Arthur Atkinson Wells (1898 - 1985) was the youngest son of William Edwin Wells and Elizabeth Mahan Wells.
Wells attended East Liverpool, Ohio public schools until 1916. He then went to Lawrenceville Academy, graduating in 1918. He earned a degree in economics from Princeton University in 1922. According to a biographical sketch written by Arthur Wells in 1981, he also attended the University of Pittsburgh part-time from 1952 to 1957 studying mathematics.
After graduating with honors, he joined the Homer Laughlin China Company in July 1922 and worked under the direction of Dr. Albert V. Bleininger in the research department.
The group photo below comes from a 1926 Homer Laughlin catalog. Pictured left to right are: Arthur A. Wells, Clarence Deeds, Albert Bleininger, and Victor Rhoem. The picture of Arthur Wells on the right is dated 1935.
In October 1923, Arthur married Roberta Marshall (1899 - 1984). They had two sons, Arthur A. Wells Jr. (1924 - 1948) and Robert Marshall Wells (1927 - 2007). [As a sidebar, Roberta Marshall's sister, Ila Maire Marshall Cronin (1893 - 1955), was married to Daniel Cronin (1889 - 1938) of The Cronin China Company.]

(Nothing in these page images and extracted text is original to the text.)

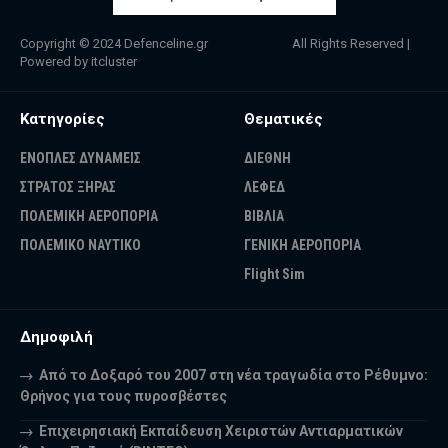
Copyright © 2024
Defenceline.gr
All Rights Reserved |
Powered by
itcluster
Κατηγορίες
Θεματικές
ΕΝΟΠΛΕΣ ΔΥΝΑΜΕΙΣ
ΔΙΕΘΝΗ
ΣΤΡΑΤΟΣ ΞΗΡΑΣ
ΛΕΦΕΔ
ΠΟΛΕΜΙΚΗ ΑΕΡΟΠΟΡΙΑ
ΒΙΒΛΙΑ
ΠΟΛΕΜΙΚΟ ΝΑΥΤΙΚΟ
ΓΕΝΙΚΗ ΑΕΡΟΠΟΡΙΑ
Flight Sim
Δημοφιλή
Από το Δοξαρό του 2007 στη νέα τραγωδία στο Ρέθυμνο:
Θρήνος για τους πυροσβέστες
Επιχειρησιακή Εκπαίδευση Χειριστών Αντιαρματικών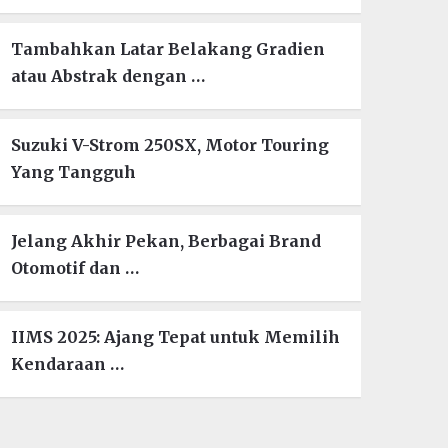
Tambahkan Latar Belakang Gradien
atau Abstrak dengan …
Suzuki V-Strom 250SX, Motor Touring
Yang Tangguh
Jelang Akhir Pekan, Berbagai Brand
Otomotif dan …
IIMS 2025: Ajang Tepat untuk Memilih
Kendaraan …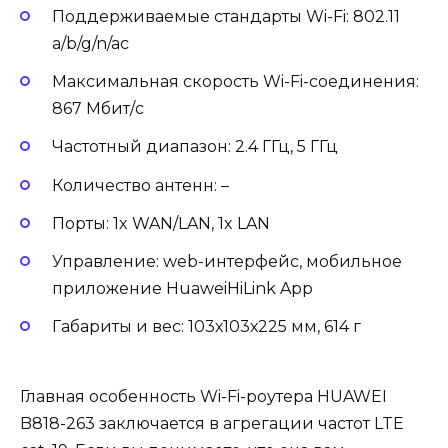
Поддерживаемые стандарты Wi-Fi: 802.11
a/b/g/n/ac
Максимальная скорость Wi-Fi-соединения:
867 Мбит/с
Частотный диапазон: 2.4 ГГц, 5 ГГц
Количество антенн: –
Порты: 1x WAN/LAN, 1x LAN
Управление: web-интерфейс, мобильное
приложение HuaweiHiLink App
Габариты и вес: 103х103х225 мм, 614 г
Главная особенность Wi-Fi-роутера HUAWEI
B818-263 заключается в агрегации частот LTE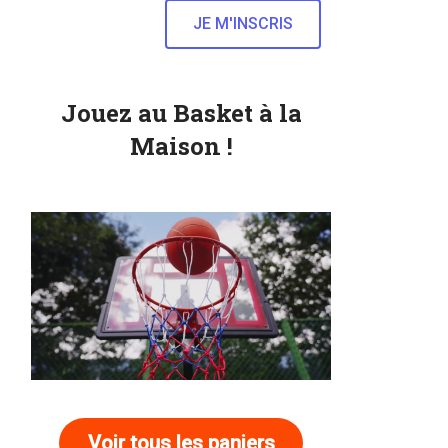
Jouez au Basket à la
Maison !
Voir tous les paniers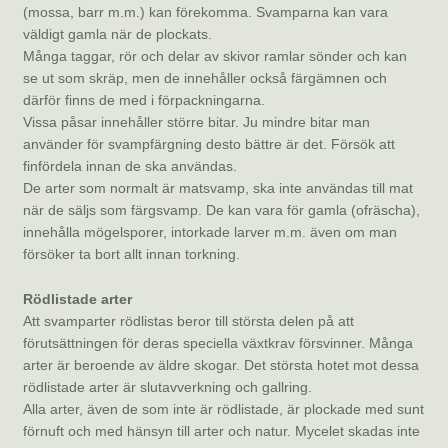
(mossa, barr m.m.) kan förekomma. Svamparna kan vara
väldigt gamla när de plockats.
Många taggar, rör och delar av skivor ramlar sönder och kan
se ut som skräp, men de innehåller också färgämnen och
därför finns de med i förpackningarna.
Vissa påsar innehåller större bitar. Ju mindre bitar man
använder för svampfärgning desto bättre är det. Försök att
finfördela innan de ska användas.
De arter som normalt är matsvamp, ska inte användas till mat
när de säljs som färgsvamp. De kan vara för gamla (ofräscha),
innehålla mögelsporer, intorkade larver m.m. även om man
försöker ta bort allt innan torkning.
Rödlistade arter
Att svamparter rödlistas beror till största delen på att
förutsättningen för deras speciella växtkrav försvinner. Många
arter är beroende av äldre skogar. Det största hotet mot dessa
rödlistade arter är slutavverkning och gallring.
Alla arter, även de som inte är rödlistade, är plockade med sunt
förnuft och med hänsyn till arter och natur. Mycelet skadas inte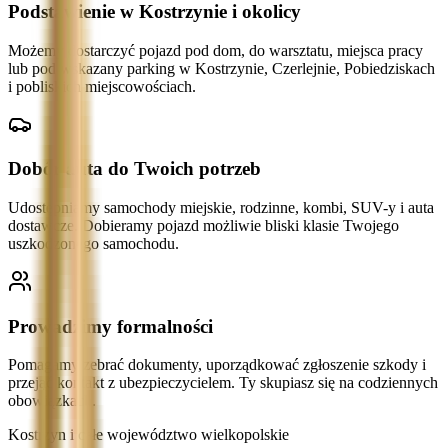
Podstawienie w Kostrzynie i okolicy
Możemy dostarczyć pojazd pod dom, do warsztatu, miejsca pracy
lub pod wskazany parking w Kostrzynie, Czerlejnie, Pobiedziskach
i pobliskich miejscowościach.
Dobór auta do Twoich potrzeb
Udostępniamy samochody miejskie, rodzinne, kombi, SUV-y i auta
dostawcze. Dobieramy pojazd możliwie bliski klasie Twojego
uszkodzonego samochodu.
Prowadzimy formalności
Pomagamy zebrać dokumenty, uporządkować zgłoszenie szkody i
przejąć kontakt z ubezpieczycielem. Ty skupiasz się na codziennych
obowiązkach.
Kostrzyn i całe województwo wielkopolskie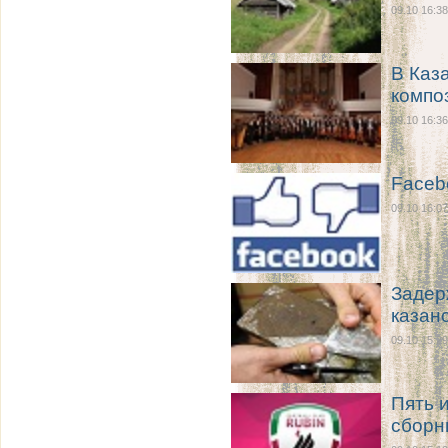
09.10 16:38
В Каз
компо
09.10 16:36
Faceb
09.10 16:07
Задер
казан
09.10 15:29
Пять 
сборн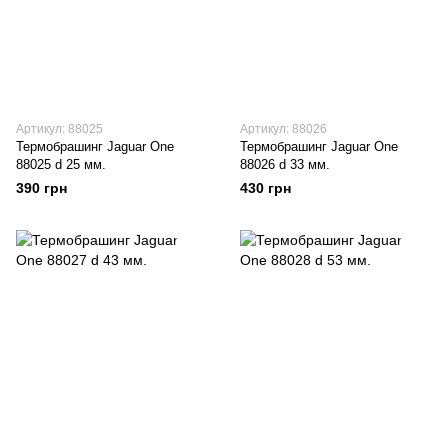
Артикул: 88025
Артикул: 88026
Термобрашинг Jaguar One
Термобрашинг Jaguar One
88025 d 25 мм.
88026 d 33 мм.
390 грн
430 грн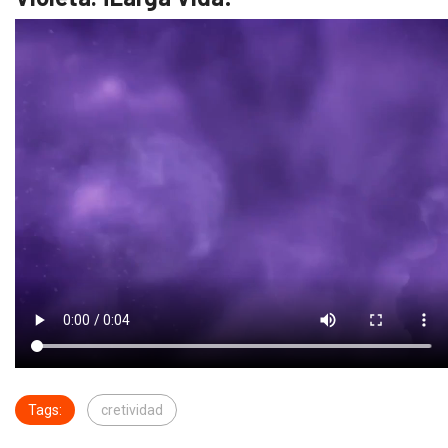
Tags:
cretividad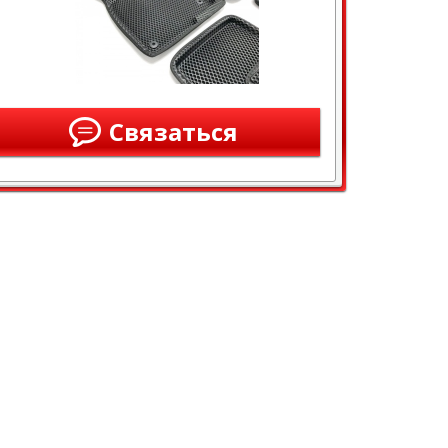
Связаться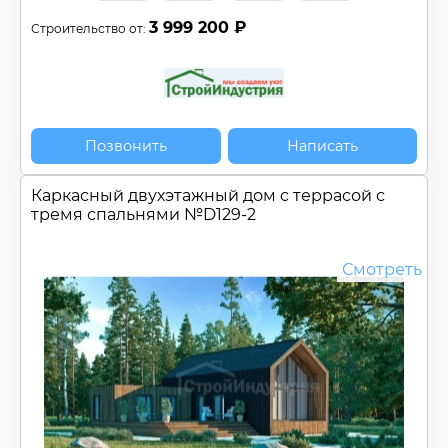
3 999 200 ₽
Строительство от:
Позвонить
Написать
Каркасный двухэтажный дом c террасой с
тремя спальнями №
D129-2
Смотреть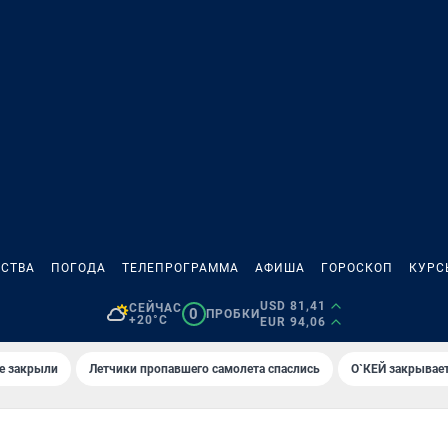
СТВА
ПОГОДА
ТЕЛЕПРОГРАММА
АФИША
ГОРОСКОП
КУРС
USD 81,41
СЕЙЧАС
0
ПРОБКИ
+20°C
EUR 94,06
е закрыли
Летчики пропавшего самолета спаслись
О`КЕЙ закрывает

Eventually, Arthur A. Wells became superintendent of the Laughlin plants in Newell, WV. After he retired in 1968, he was retained as a consultant.
Wells worked closely with the various designers during his years at the factory, including Frederick Rhead, Don Schreckengost, and Vincent Broomall. As a result, he was involved in the production of some of the most collected Homer Laughlin lines including Fiesta, Harlequin, OvenServe, Epicure, and many more. In his own words, "My chief accomplishment was the formation, production and sale of a new and superior type of Vitreous China, stronger, less costly to produce."
Arthur Wells was in charge of the American Potter Exhibit at the New York World's Fair in 1939 and 1940. He was also a lifetime member of the American Ceramic Society, a fellow of the Society, and a vice president in 1944. In 1936, Arthur was president of the United States Potters Association, the oldest association of manufacturers in the U.S. and in 1942 and 1943, he was president of the Ohio Ceramic Industries Association of Columbus, Ohio.
Arthur's hobbies included playing golf, hunting, and traveling.
A left-handed golfer, he won the Left Handed Golf Championship of Ohio in the mid 1930s and was president of the National Association of Left Handed Golfers in 1940.
Arthur traveled to Mexico, Central and South America, Europe, and Africa. In semi-business travel, his connection with the Homer Laughlin China Company gave him, "an entry into the great potteries of England and Europe. Four trips generated a number of international friendships."
Some of the clubs Arthur belonged to include: Princeton Club of New York, University Club of Pittsburgh, Duquesne Club, and the East Liverpool Country Club. He was also a lifetime member of the Elks Club.
From April 28 to May 18, 1929, The Ceramic Society of England and its president, William J. Gardner, visited the United States. Roughly thirty memebers (the exact number tends to vary slightly from one article to the next) were treated to tours and inspections of the various potteries in East Liverpool and Sebring, Ohio.
The following ran in The Evening Review on May 9, 1929:
"Mrs. Roberta Wells, wife of Arthur A. Wells, Homer Laughlin China company executive, is chairman of the committee entertaining women members of British pottery manufacturers' party, visiting in East Liverpool today. The visitors were guests at a luncheon at the home of Mrs. Homer J. Taylor, Park boulevard, at noon. A bridge and golf party was held at the [East Liverpool] Country Club, followed by tea at the Taylor home."
(At the time of the article, Homer J. Taylor was one of the directors of the American Chinaware Corporation.)
On May 17, 1929, Arthur Wells was mentioned in an article from the Pittsburgh Post-Gazette:
An executive of the Homer Laughlin China Company of Newell, W. Va., Arthur A. Wells delivered the address of welcome at a dinner given in the East Liverpool, Ohio Country Club in honor of 27 British ceramists after they inspected pottery plants in the Ohio River city. Wells is the youngest son of W. E. Wells, tariff expert and recognized spokesman of the American ceramic industry.